[Text segment Boundary: Start]

As smoke moves south, crews make progress on Pender fire
PENDER COUNTY, NC (WWAY) — Waking up this morning you may have smelled or seen smoke where you live. As winds in the Cape Fear region shifted, smoke from the Pender County fires is pushing southward affecting residents down the coast and across the state line.
Off I-40 in Pender County this morning drivers saw extreme fog. Officials say it’s a mixture of fog and smoke from the Juniper Road Fire.
“The smoke, the particulate matter, combines with the fog elements, and it does cause very thick what sometimes is referred to as super fog,” NC Forest Service Information Officer Bruce MacDonald said.
These conditions stretched from Pender County into New Hanover County and as far away as Tabor City and even Myrtle Beach. North winds are the reason the effects of the fire are now on Wilmington’s doorstep.
“It could be an endangerment to drivers out here on the highway and plus people with breathing problems and everything,” New Hanover County resident Norman Johnson said.
“It got pretty dense this morning, and it was kind of hard to breathe at one moment,” said Michael Malloy of Pender County.
Thursday morning many people called the New Hanover County 911 Center concerned about the smoke. Pediatrician David Hill says some people do need to worry.
“There are a lot of vunerable populations in our area,” Dr. Hill said. “Children and adults that have asthma, chronic obstructive pulmonary disease or heart disease are all at risk for worsening disease when we face smokey conditions like these.”
This may be the first time that most New Hanover County residents have gotten a whiff of the fire, but firefighters have the best containment of the flames they have had in weeks.
“At this time it’s held within this perimeter for a couple of days, and what growth we’ve had in the past couple of days has been due to the burnouts that we have planned, and that went well and achieved our results,” MacDonald said. “So it’s holding well for now.”
As of Thursday afternoon, the fire is more than 30,000 acres and 68 percent contained. That means despite the smoke you may see, the Juniper Road Fire is becoming less of a hazard. Crews have the fire contained enough that they are starting to pull resources away from it.

[Text segment Boundary: End]

- Exercise A
Update the Pender fire article from "Off I-40 in" to "Norman Johnson said.", replacing "fog" with "haze".
- Exercise B
In the Pender fire article, how large was the Juniper Road Fire as of Thursday afternoon, and how much of it was contained?

[Dataset extract Boundary: Start]

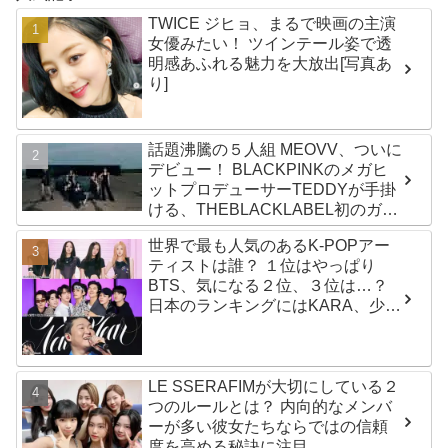
TWICE ジヒョ、まるで映画の主演
女優みたい！ ツインテール姿で透
明感あふれる魅力を大放出[写真あ
り]
話題沸騰の５人組 MEOVV、ついに
デビュー！ BLACKPINKのメガヒ
ットプロデューサーTEDDYが手掛
ける、THEBLACKLABEL初のガー
ルズグループ！ デビューシングル
世界で最も人気のあるK-POPアー
「MEOW」をリリース
ティストは誰？ １位はやっぱり
BTS、気になる２位、３位は…？
日本のランキングにはKARA、少女
時代もランクイン！ 各国の個性あ
ふれるデータに注目殺到
LE SSERAFIMが大切にしている２
つのルールとは？ 内向的なメンバ
ーが多い彼女たちならではの信頼
度を高める秘訣に注目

[Dataset extract Boundary: End]

- Worked solution A
Off I-40 in Pender County this morning drivers saw extreme haze. Officials say it’s a mixture of haze and smoke from the Juniper Road Fire.
“The smoke, the particulate matter, combines with the haze elements, and it does cause very thick what sometimes is referred to as super haze,” NC Forest Service Information Officer Bruce MacDonald said.
These conditions stretched from Pender County into New Hanover County and as far away as Tabor City and even Myrtle Beach. North winds are the reason the effects of the fire are now on Wilmington’s doorstep.
“It could be an endangerment to drivers out here on the highway and plus people with breathing problems and everything,” New Hanover County resident Norman Johnson said.

- Worked solution B
More than 30,000 acres, and 68 percent contained.